What the task requires:
Transcribe exactly the lines below that begin at the line with "Tinh dầu tràm Huế: Di sản dược liệu" and stop after the line with "Аренда строительной бытовки", leaving out every picture.

Extracted material:
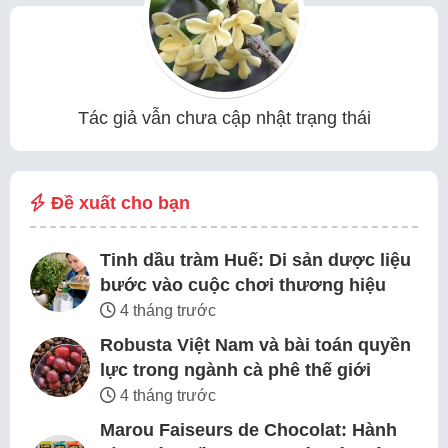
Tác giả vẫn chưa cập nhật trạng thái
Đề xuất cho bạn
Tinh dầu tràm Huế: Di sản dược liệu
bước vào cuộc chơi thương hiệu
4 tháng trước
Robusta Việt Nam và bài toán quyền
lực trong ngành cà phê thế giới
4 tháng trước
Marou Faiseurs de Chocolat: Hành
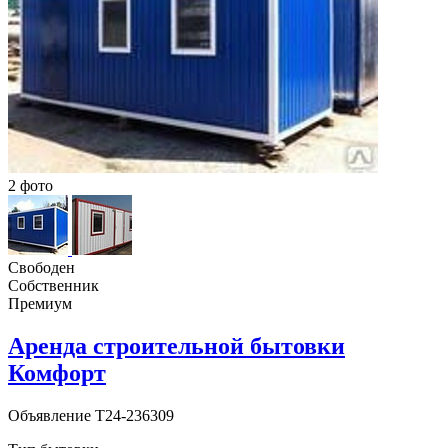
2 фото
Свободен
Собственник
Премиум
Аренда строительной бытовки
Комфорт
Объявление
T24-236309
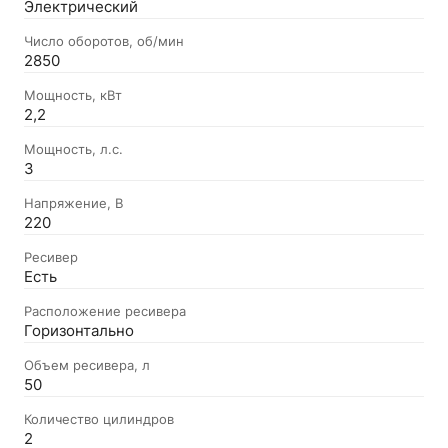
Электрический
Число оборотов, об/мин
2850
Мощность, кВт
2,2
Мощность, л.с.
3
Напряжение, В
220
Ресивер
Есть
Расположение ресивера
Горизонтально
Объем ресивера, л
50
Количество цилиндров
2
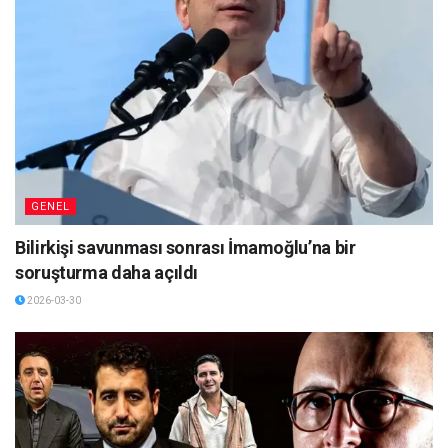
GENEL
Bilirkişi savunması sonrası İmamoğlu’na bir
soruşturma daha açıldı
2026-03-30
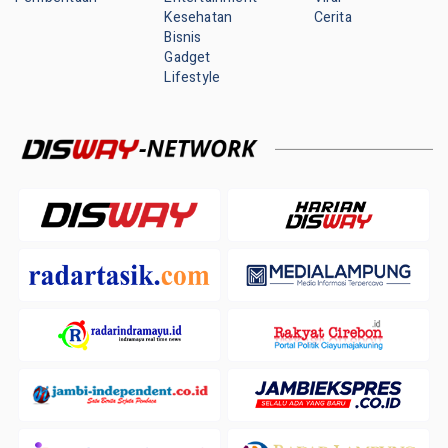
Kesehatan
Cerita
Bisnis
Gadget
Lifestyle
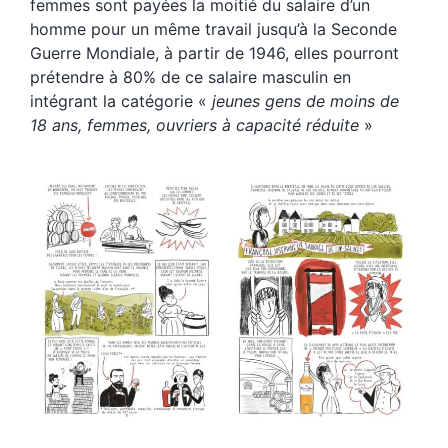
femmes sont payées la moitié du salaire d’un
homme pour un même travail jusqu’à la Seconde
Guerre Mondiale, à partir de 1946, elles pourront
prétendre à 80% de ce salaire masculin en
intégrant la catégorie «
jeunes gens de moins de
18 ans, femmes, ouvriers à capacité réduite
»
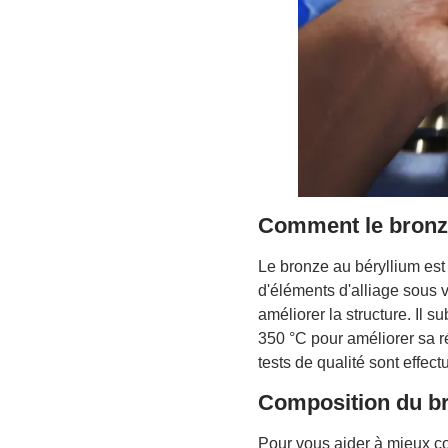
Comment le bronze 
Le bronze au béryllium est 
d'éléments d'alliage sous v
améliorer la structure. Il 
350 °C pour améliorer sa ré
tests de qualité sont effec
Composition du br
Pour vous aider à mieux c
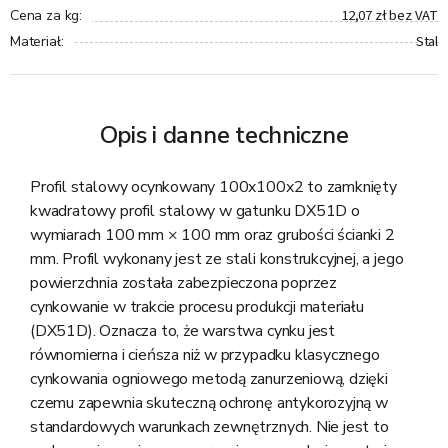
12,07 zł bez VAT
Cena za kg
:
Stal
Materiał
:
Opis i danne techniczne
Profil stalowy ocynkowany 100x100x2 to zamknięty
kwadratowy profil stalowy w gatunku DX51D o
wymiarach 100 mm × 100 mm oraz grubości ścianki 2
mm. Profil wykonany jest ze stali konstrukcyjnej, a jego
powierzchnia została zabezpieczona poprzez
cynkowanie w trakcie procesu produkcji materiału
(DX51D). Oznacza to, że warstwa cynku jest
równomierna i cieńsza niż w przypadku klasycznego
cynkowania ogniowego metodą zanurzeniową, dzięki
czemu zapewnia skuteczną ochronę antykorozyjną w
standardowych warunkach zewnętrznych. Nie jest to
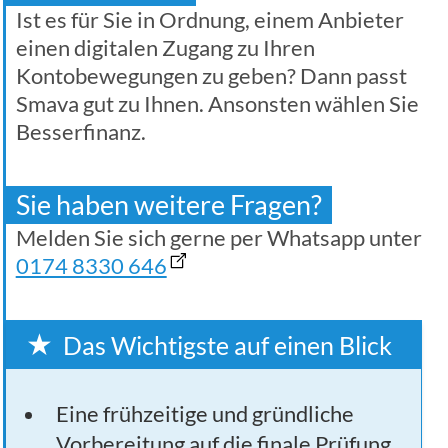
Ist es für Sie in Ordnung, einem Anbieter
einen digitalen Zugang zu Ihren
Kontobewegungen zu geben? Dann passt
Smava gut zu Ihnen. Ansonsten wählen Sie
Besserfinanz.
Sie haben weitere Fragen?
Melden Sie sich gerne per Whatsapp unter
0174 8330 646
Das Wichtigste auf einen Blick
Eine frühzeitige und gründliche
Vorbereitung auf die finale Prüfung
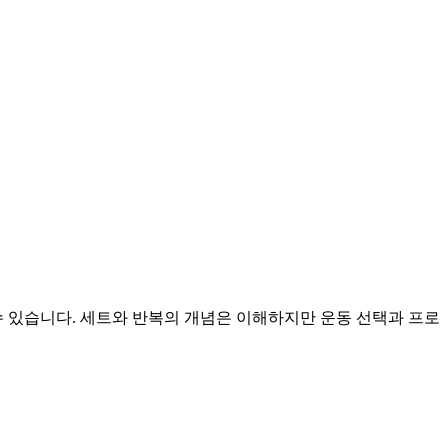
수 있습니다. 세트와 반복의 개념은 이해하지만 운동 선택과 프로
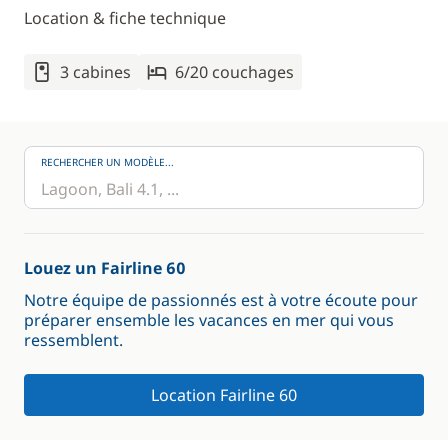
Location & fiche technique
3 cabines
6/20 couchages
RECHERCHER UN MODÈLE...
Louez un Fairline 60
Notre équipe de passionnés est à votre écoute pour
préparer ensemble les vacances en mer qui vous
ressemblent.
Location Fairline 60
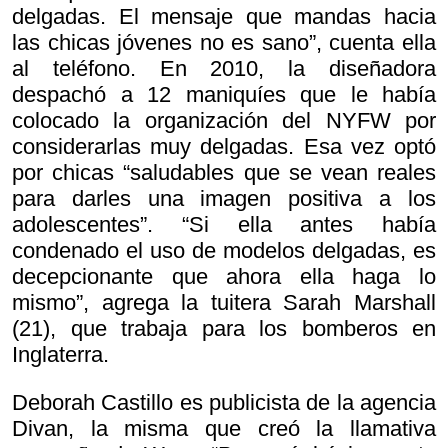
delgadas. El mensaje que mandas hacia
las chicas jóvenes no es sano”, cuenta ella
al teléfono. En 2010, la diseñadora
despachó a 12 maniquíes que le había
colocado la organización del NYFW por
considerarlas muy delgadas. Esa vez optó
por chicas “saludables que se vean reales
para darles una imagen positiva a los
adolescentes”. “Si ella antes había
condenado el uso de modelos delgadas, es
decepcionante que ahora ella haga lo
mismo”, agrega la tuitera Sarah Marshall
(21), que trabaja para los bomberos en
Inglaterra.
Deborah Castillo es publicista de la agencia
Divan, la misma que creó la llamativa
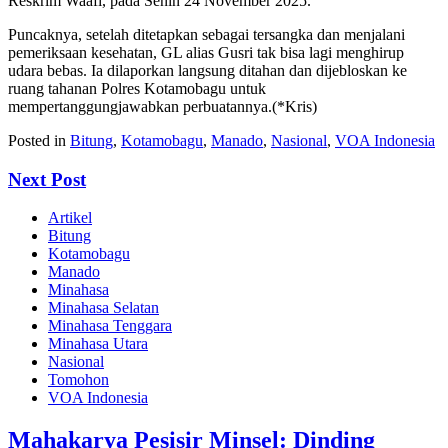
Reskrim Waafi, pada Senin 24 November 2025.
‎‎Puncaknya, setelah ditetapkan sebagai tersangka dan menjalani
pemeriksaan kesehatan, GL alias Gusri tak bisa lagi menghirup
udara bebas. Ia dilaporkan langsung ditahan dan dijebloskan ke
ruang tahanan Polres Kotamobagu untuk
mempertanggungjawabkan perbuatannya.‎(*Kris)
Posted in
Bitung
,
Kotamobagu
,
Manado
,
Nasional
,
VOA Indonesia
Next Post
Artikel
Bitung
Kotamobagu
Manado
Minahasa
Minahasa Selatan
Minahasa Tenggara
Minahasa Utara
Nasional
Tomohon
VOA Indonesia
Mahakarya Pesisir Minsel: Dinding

==

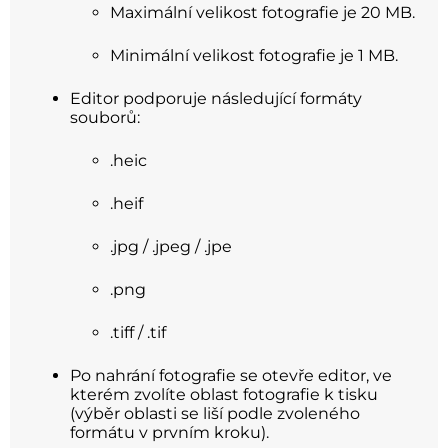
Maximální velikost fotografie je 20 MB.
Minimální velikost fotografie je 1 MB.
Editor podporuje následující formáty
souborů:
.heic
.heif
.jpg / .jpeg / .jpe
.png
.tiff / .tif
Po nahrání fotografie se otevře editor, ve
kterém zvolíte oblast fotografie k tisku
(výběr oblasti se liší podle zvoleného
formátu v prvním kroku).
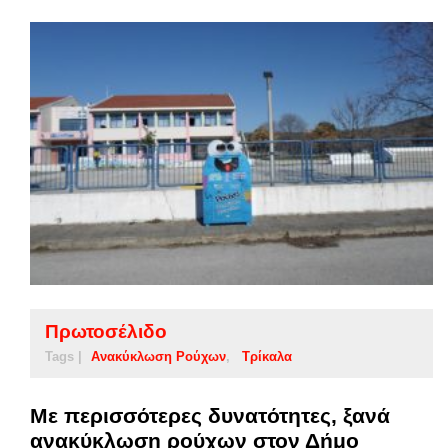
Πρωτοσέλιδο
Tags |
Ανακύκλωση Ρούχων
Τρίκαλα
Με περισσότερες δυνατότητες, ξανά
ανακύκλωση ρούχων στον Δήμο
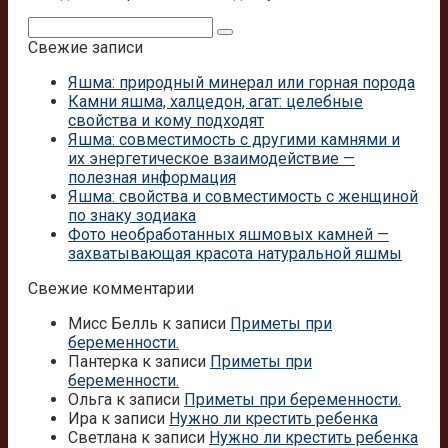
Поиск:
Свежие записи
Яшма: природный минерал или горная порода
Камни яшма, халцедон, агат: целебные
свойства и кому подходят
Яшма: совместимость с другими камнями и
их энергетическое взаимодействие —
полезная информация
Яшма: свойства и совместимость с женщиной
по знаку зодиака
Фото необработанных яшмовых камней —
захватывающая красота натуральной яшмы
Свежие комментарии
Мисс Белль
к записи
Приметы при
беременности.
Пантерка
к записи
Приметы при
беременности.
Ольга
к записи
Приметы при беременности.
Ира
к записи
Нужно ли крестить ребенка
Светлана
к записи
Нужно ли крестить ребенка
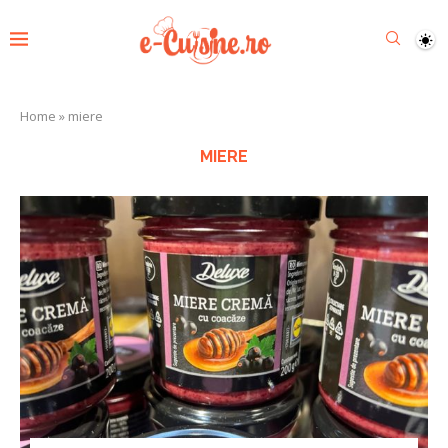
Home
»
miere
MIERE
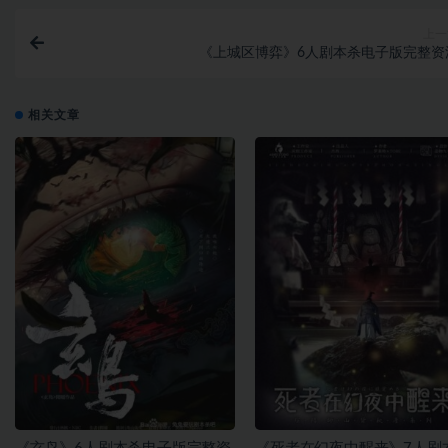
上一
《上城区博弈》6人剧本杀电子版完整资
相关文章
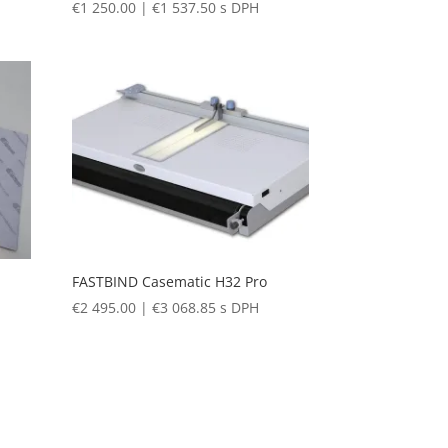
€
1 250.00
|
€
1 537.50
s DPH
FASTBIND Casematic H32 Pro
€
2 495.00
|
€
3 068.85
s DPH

---

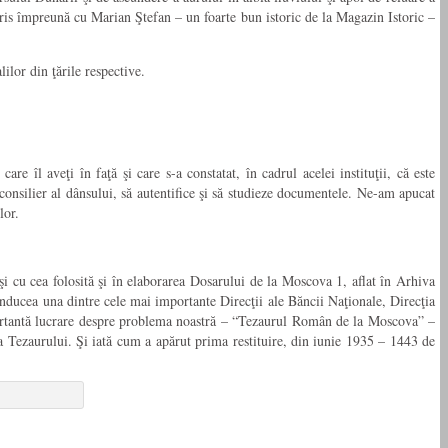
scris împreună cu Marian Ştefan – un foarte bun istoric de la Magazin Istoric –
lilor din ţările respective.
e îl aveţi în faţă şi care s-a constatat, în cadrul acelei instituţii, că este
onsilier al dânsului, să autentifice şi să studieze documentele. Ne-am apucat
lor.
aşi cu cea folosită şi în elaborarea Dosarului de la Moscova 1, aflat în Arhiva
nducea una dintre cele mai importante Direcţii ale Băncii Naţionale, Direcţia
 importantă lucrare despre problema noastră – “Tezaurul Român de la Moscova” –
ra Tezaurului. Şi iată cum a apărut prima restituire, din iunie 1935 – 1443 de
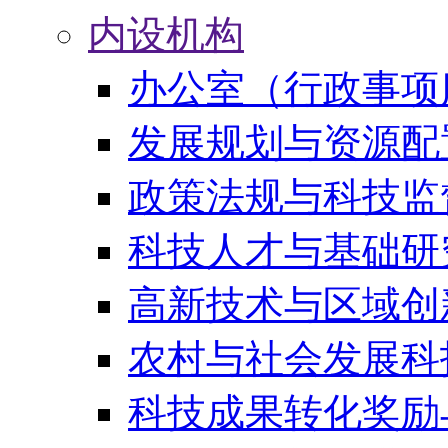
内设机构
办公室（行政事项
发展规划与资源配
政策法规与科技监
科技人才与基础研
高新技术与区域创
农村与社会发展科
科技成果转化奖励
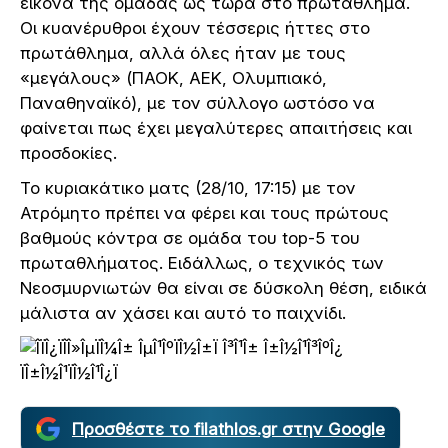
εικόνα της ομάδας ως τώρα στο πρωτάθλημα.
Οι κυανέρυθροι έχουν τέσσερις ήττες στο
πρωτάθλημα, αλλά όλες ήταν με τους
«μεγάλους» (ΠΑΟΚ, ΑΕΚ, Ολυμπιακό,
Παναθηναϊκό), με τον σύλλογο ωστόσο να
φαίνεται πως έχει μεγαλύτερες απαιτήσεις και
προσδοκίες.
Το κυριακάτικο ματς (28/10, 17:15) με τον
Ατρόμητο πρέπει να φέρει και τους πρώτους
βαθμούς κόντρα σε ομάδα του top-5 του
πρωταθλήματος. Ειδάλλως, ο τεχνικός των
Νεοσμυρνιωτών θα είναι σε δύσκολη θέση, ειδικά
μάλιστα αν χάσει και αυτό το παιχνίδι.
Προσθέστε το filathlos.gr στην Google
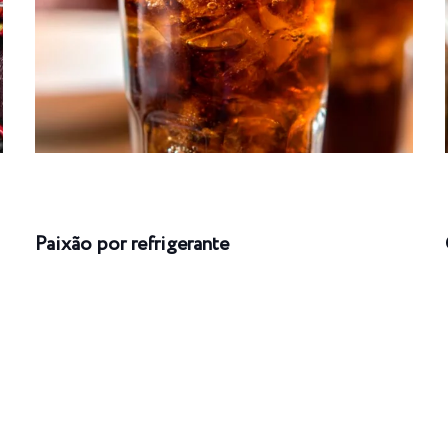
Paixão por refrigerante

Solution for this exercise:
Tinh dầu tràm Huế: Di sản dược liệu
bước vào cuộc chơi thương hiệu
4 tháng trước
Robusta Việt Nam và bài toán quyền
lực trong ngành cà phê thế giới
4 tháng trước
Marou Faiseurs de Chocolat: Hành
2 фото
Свободен
Собственник
Премиум
Аренда строительной бытовки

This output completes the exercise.